::: SUPPLIED INFORMATION

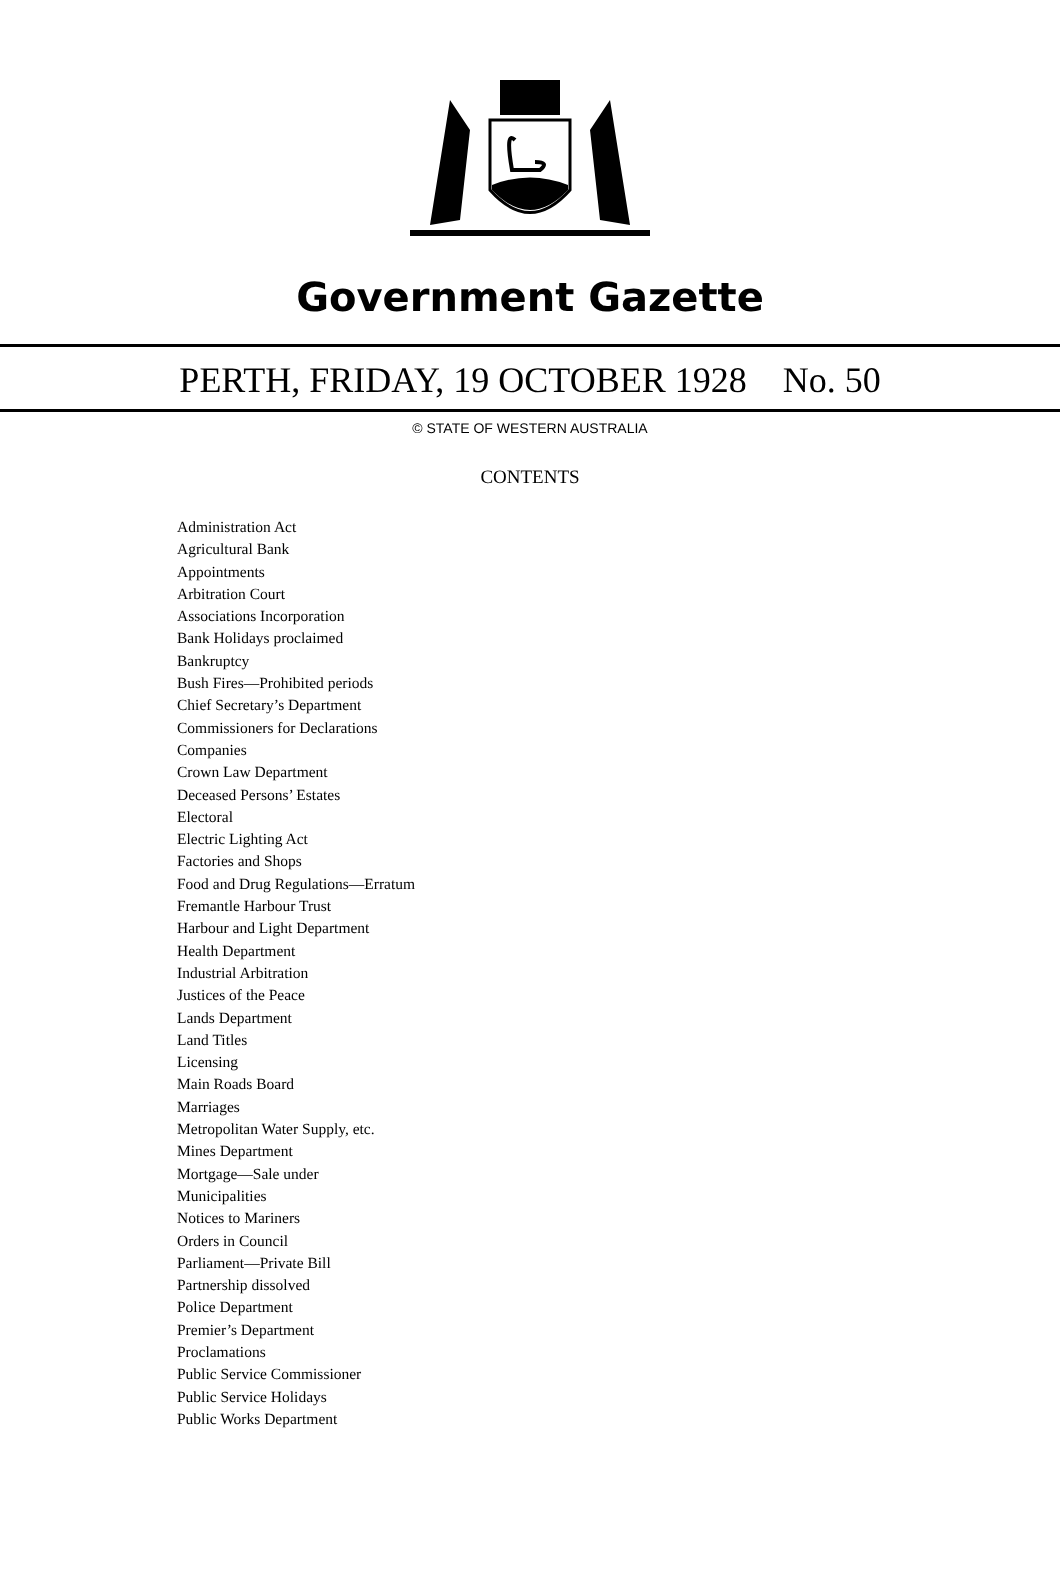Government Gazette
PERTH, FRIDAY, 19 OCTOBER 1928 No. 50
© STATE OF WESTERN AUSTRALIA
CONTENTS
Administration Act
Agricultural Bank
Appointments
Arbitration Court
Associations Incorporation
Bank Holidays proclaimed
Bankruptcy
Bush Fires—Prohibited periods
Chief Secretary’s Department
Commissioners for Declarations
Companies
Crown Law Department
Deceased Persons’ Estates
Electoral
Electric Lighting Act
Factories and Shops
Food and Drug Regulations—Erratum
Fremantle Harbour Trust
Harbour and Light Department
Health Department
Industrial Arbitration
Justices of the Peace
Lands Department
Land Titles
Licensing
Main Roads Board
Marriages
Metropolitan Water Supply, etc.
Mines Department
Mortgage—Sale under
Municipalities
Notices to Mariners
Orders in Council
Parliament—Private Bill
Partnership dissolved
Police Department
Premier’s Department
Proclamations
Public Service Commissioner
Public Service Holidays
Public Works Department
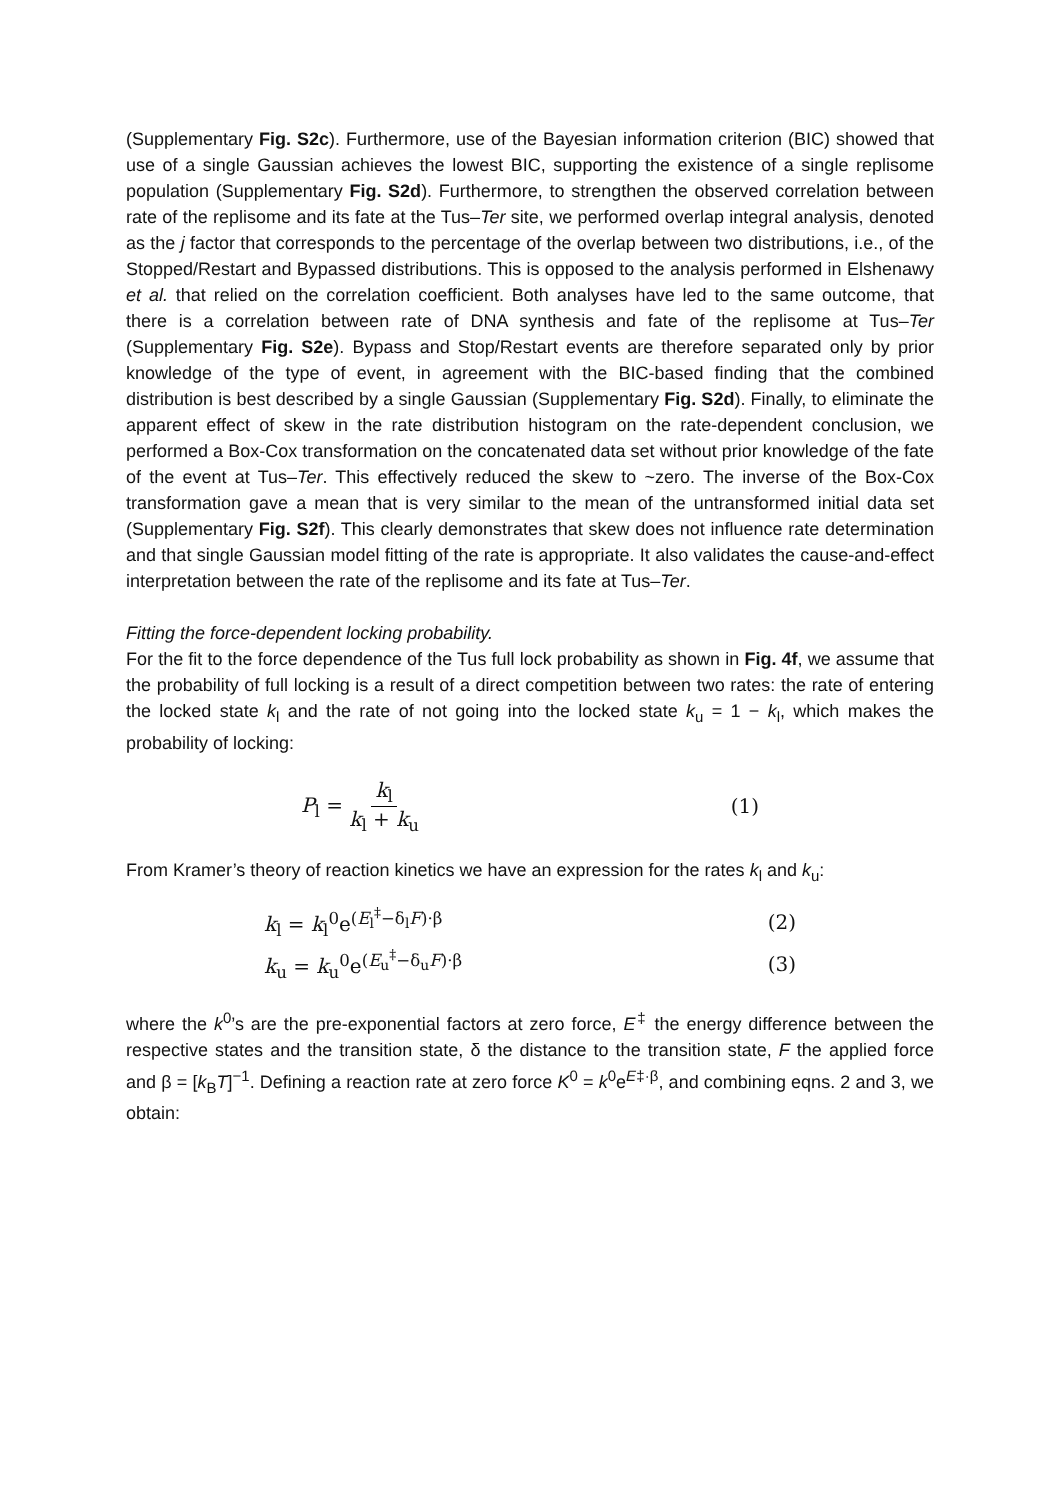(Supplementary Fig. S2c). Furthermore, use of the Bayesian information criterion (BIC) showed that use of a single Gaussian achieves the lowest BIC, supporting the existence of a single replisome population (Supplementary Fig. S2d). Furthermore, to strengthen the observed correlation between rate of the replisome and its fate at the Tus–Ter site, we performed overlap integral analysis, denoted as the j factor that corresponds to the percentage of the overlap between two distributions, i.e., of the Stopped/Restart and Bypassed distributions. This is opposed to the analysis performed in Elshenawy et al. that relied on the correlation coefficient. Both analyses have led to the same outcome, that there is a correlation between rate of DNA synthesis and fate of the replisome at Tus–Ter (Supplementary Fig. S2e). Bypass and Stop/Restart events are therefore separated only by prior knowledge of the type of event, in agreement with the BIC-based finding that the combined distribution is best described by a single Gaussian (Supplementary Fig. S2d). Finally, to eliminate the apparent effect of skew in the rate distribution histogram on the rate-dependent conclusion, we performed a Box-Cox transformation on the concatenated data set without prior knowledge of the fate of the event at Tus–Ter. This effectively reduced the skew to ~zero. The inverse of the Box-Cox transformation gave a mean that is very similar to the mean of the untransformed initial data set (Supplementary Fig. S2f). This clearly demonstrates that skew does not influence rate determination and that single Gaussian model fitting of the rate is appropriate. It also validates the cause-and-effect interpretation between the rate of the replisome and its fate at Tus–Ter.
Fitting the force-dependent locking probability.
For the fit to the force dependence of the Tus full lock probability as shown in Fig. 4f, we assume that the probability of full locking is a result of a direct competition between two rates: the rate of entering the locked state k<sub>l</sub> and the rate of not going into the locked state k<sub>u</sub> = 1 − k<sub>l</sub>, which makes the probability of locking:
P<sub>l</sub> = k<sub>l</sub> k<sub>l</sub> + k<sub>u</sub> (1)
From Kramer’s theory of reaction kinetics we have an expression for the rates k<sub>l</sub> and k<sub>u</sub>:
k<sub>l</sub> = k<sub>l</sub><sup>0</sup>e<sup>(E<sub>l</sub><sup>‡</sup>−δ<sub>l</sub>F)·β</sup> (2)
k<sub>u</sub> = k<sub>u</sub><sup>0</sup>e<sup>(E<sub>u</sub><sup>‡</sup>−δ<sub>u</sub>F)·β</sup> (3)
where the k<sup>0</sup>’s are the pre-exponential factors at zero force, E<sup>‡</sup> the energy difference between the respective states and the transition state, δ the distance to the transition state, F the applied force and β = [k<sub>B</sub>T]<sup>−1</sup>. Defining a reaction rate at zero force K<sup>0</sup> = k<sup>0</sup>e<sup>E‡·β</sup>, and combining eqns. 2 and 3, we obtain:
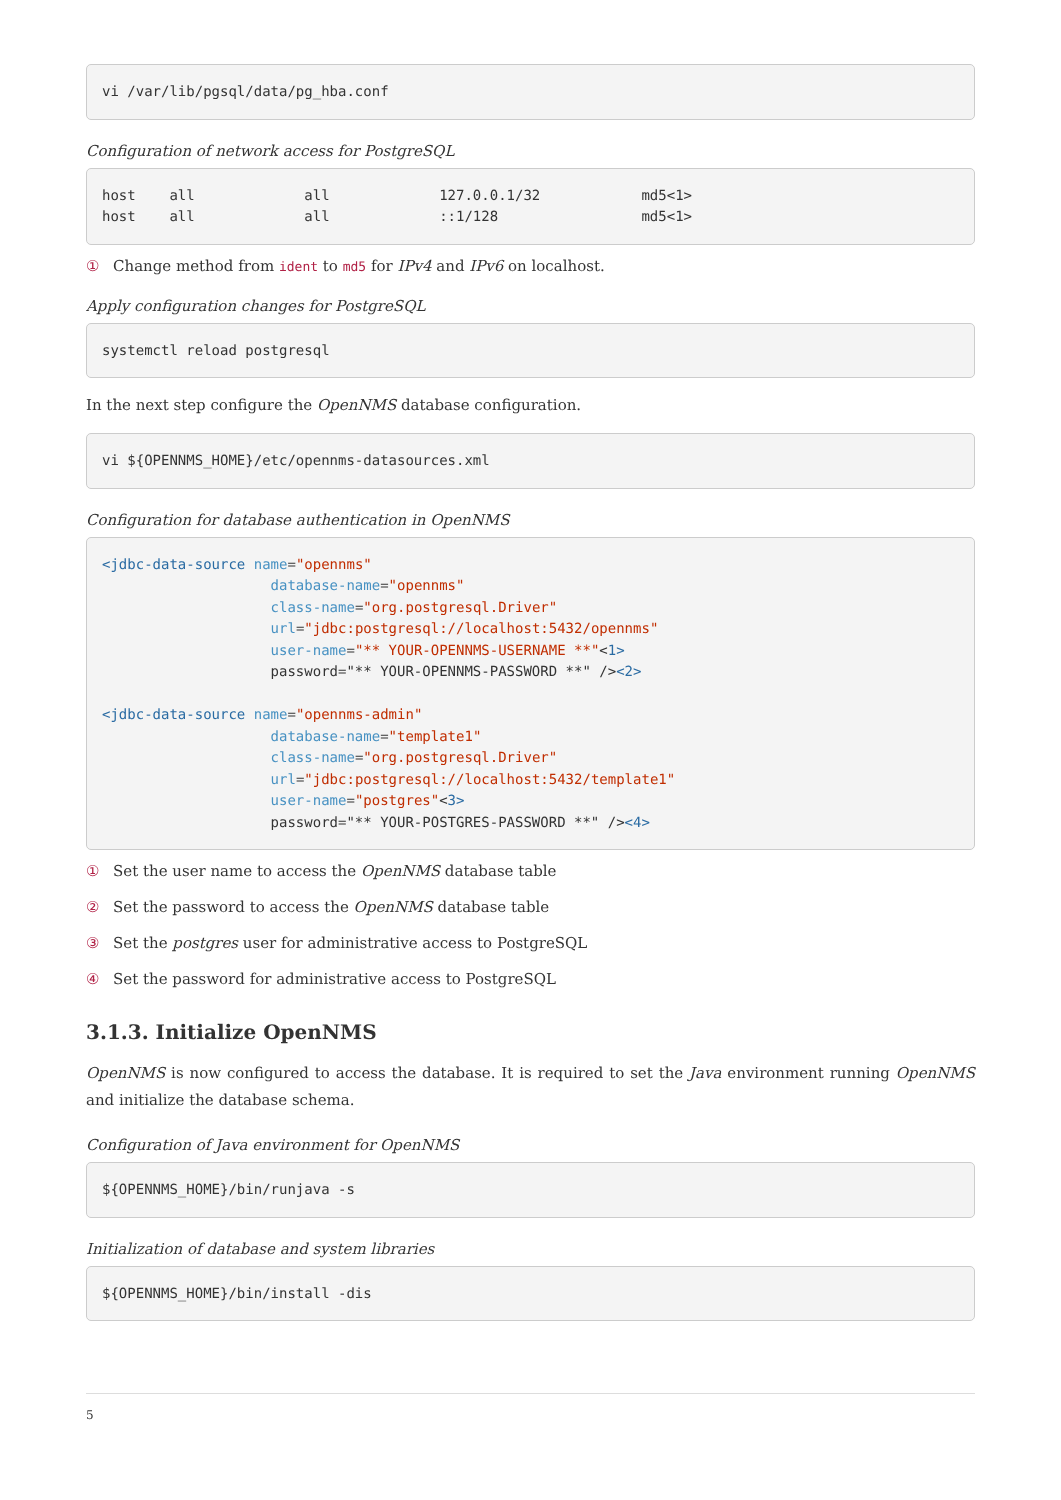vi /var/lib/pgsql/data/pg_hba.conf
Configuration of network access for PostgreSQL
host    all             all             127.0.0.1/32            md5<1>
host    all             all             ::1/128                 md5<1>
① Change method from ident to md5 for IPv4 and IPv6 on localhost.
Apply configuration changes for PostgreSQL
systemctl reload postgresql
In the next step configure the OpenNMS database configuration.
vi ${OPENNMS_HOME}/etc/opennms-datasources.xml
Configuration for database authentication in OpenNMS
<jdbc-data-source name="opennms"
                    database-name="opennms"
                    class-name="org.postgresql.Driver"
                    url="jdbc:postgresql://localhost:5432/opennms"
                    user-name="** YOUR-OPENNMS-USERNAME **"<1>
                    password="** YOUR-OPENNMS-PASSWORD **" /><2>

<jdbc-data-source name="opennms-admin"
                    database-name="template1"
                    class-name="org.postgresql.Driver"
                    url="jdbc:postgresql://localhost:5432/template1"
                    user-name="postgres"<3>
                    password="** YOUR-POSTGRES-PASSWORD **" /><4>
① Set the user name to access the OpenNMS database table
② Set the password to access the OpenNMS database table
③ Set the postgres user for administrative access to PostgreSQL
④ Set the password for administrative access to PostgreSQL
3.1.3. Initialize OpenNMS
OpenNMS is now configured to access the database. It is required to set the Java environment running OpenNMS and initialize the database schema.
Configuration of Java environment for OpenNMS
${OPENNMS_HOME}/bin/runjava -s
Initialization of database and system libraries
${OPENNMS_HOME}/bin/install -dis
5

::::::

WHAT THE EXERCISE ASKS:
All of the material must be repeated exactly in the answer, apart from the pictures.

PROBLEM SOLUTION:
Government Gazette
PERTH, FRIDAY, 19 OCTOBER 1928 No. 50
© STATE OF WESTERN AUSTRALIA
CONTENTS
Administration Act
Agricultural Bank
Appointments
Arbitration Court
Associations Incorporation
Bank Holidays proclaimed
Bankruptcy
Bush Fires—Prohibited periods
Chief Secretary’s Department
Commissioners for Declarations
Companies
Crown Law Department
Deceased Persons’ Estates
Electoral
Electric Lighting Act
Factories and Shops
Food and Drug Regulations—Erratum
Fremantle Harbour Trust
Harbour and Light Department
Health Department
Industrial Arbitration
Justices of the Peace
Lands Department
Land Titles
Licensing
Main Roads Board
Marriages
Metropolitan Water Supply, etc.
Mines Department
Mortgage—Sale under
Municipalities
Notices to Mariners
Orders in Council
Parliament—Private Bill
Partnership dissolved
Police Department
Premier’s Department
Proclamations
Public Service Commissioner
Public Service Holidays
Public Works Department
(Supplementary Fig. S2c). Furthermore, use of the Bayesian information criterion (BIC) showed that use of a single Gaussian achieves the lowest BIC, supporting the existence of a single replisome population (Supplementary Fig. S2d). Furthermore, to strengthen the observed correlation between rate of the replisome and its fate at the Tus–Ter site, we performed overlap integral analysis, denoted as the j factor that corresponds to the percentage of the overlap between two distributions, i.e., of the Stopped/Restart and Bypassed distributions. This is opposed to the analysis performed in Elshenawy et al. that relied on the correlation coefficient. Both analyses have led to the same outcome, that there is a correlation between rate of DNA synthesis and fate of the replisome at Tus–Ter (Supplementary Fig. S2e). Bypass and Stop/Restart events are therefore separated only by prior knowledge of the type of event, in agreement with the BIC-based finding that the combined distribution is best described by a single Gaussian (Supplementary Fig. S2d). Finally, to eliminate the apparent effect of skew in the rate distribution histogram on the rate-dependent conclusion, we performed a Box-Cox transformation on the concatenated data set without prior knowledge of the fate of the event at Tus–Ter. This effectively reduced the skew to ~zero. The inverse of the Box-Cox transformation gave a mean that is very similar to the mean of the untransformed initial data set (Supplementary Fig. S2f). This clearly demonstrates that skew does not influence rate determination and that single Gaussian model fitting of the rate is appropriate. It also validates the cause-and-effect interpretation between the rate of the replisome and its fate at Tus–Ter.
Fitting the force-dependent locking probability.
For the fit to the force dependence of the Tus full lock probability as shown in Fig. 4f, we assume that the probability of full locking is a result of a direct competition between two rates: the rate of entering the locked state k<sub>l</sub> and the rate of not going into the locked state k<sub>u</sub> = 1 − k<sub>l</sub>, which makes the probability of locking:
P<sub>l</sub> = k<sub>l</sub> k<sub>l</sub> + k<sub>u</sub> (1)
From Kramer’s theory of reaction kinetics we have an expression for the rates k<sub>l</sub> and k<sub>u</sub>:
k<sub>l</sub> = k<sub>l</sub><sup>0</sup>e<sup>(E<sub>l</sub><sup>‡</sup>−δ<sub>l</sub>F)·β</sup> (2)
k<sub>u</sub> = k<sub>u</sub><sup>0</sup>e<sup>(E<sub>u</sub><sup>‡</sup>−δ<sub>u</sub>F)·β</sup> (3)
where the k<sup>0</sup>’s are the pre-exponential factors at zero force, E<sup>‡</sup> the energy difference between the respective states and the transition state, δ the distance to the transition state, F the applied force and β = [k<sub>B</sub>T]<sup>−1</sup>. Defining a reaction rate at zero force K<sup>0</sup> = k<sup>0</sup>e<sup>E‡·β</sup>, and combining eqns. 2 and 3, we obtain:
vi /var/lib/pgsql/data/pg_hba.conf
Configuration of network access for PostgreSQL
host    all             all             127.0.0.1/32            md5<1>
host    all             all             ::1/128                 md5<1>
① Change method from ident to md5 for IPv4 and IPv6 on localhost.
Apply configuration changes for PostgreSQL
systemctl reload postgresql
In the next step configure the OpenNMS database configuration.
vi ${OPENNMS_HOME}/etc/opennms-datasources.xml
Configuration for database authentication in OpenNMS
<jdbc-data-source name="opennms"
                    database-name="opennms"
                    class-name="org.postgresql.Driver"
                    url="jdbc:postgresql://localhost:5432/opennms"
                    user-name="** YOUR-OPENNMS-USERNAME **"<1>
                    password="** YOUR-OPENNMS-PASSWORD **" /><2>

<jdbc-data-source name="opennms-admin"
                    database-name="template1"
                    class-name="org.postgresql.Driver"
                    url="jdbc:postgresql://localhost:5432/template1"
                    user-name="postgres"<3>
                    password="** YOUR-POSTGRES-PASSWORD **" /><4>
① Set the user name to access the OpenNMS database table
② Set the password to access the OpenNMS database table
③ Set the postgres user for administrative access to PostgreSQL
④ Set the password for administrative access to PostgreSQL
3.1.3. Initialize OpenNMS
OpenNMS is now configured to access the database. It is required to set the Java environment running OpenNMS and initialize the database schema.
Configuration of Java environment for OpenNMS
${OPENNMS_HOME}/bin/runjava -s
Initialization of database and system libraries
${OPENNMS_HOME}/bin/install -dis
5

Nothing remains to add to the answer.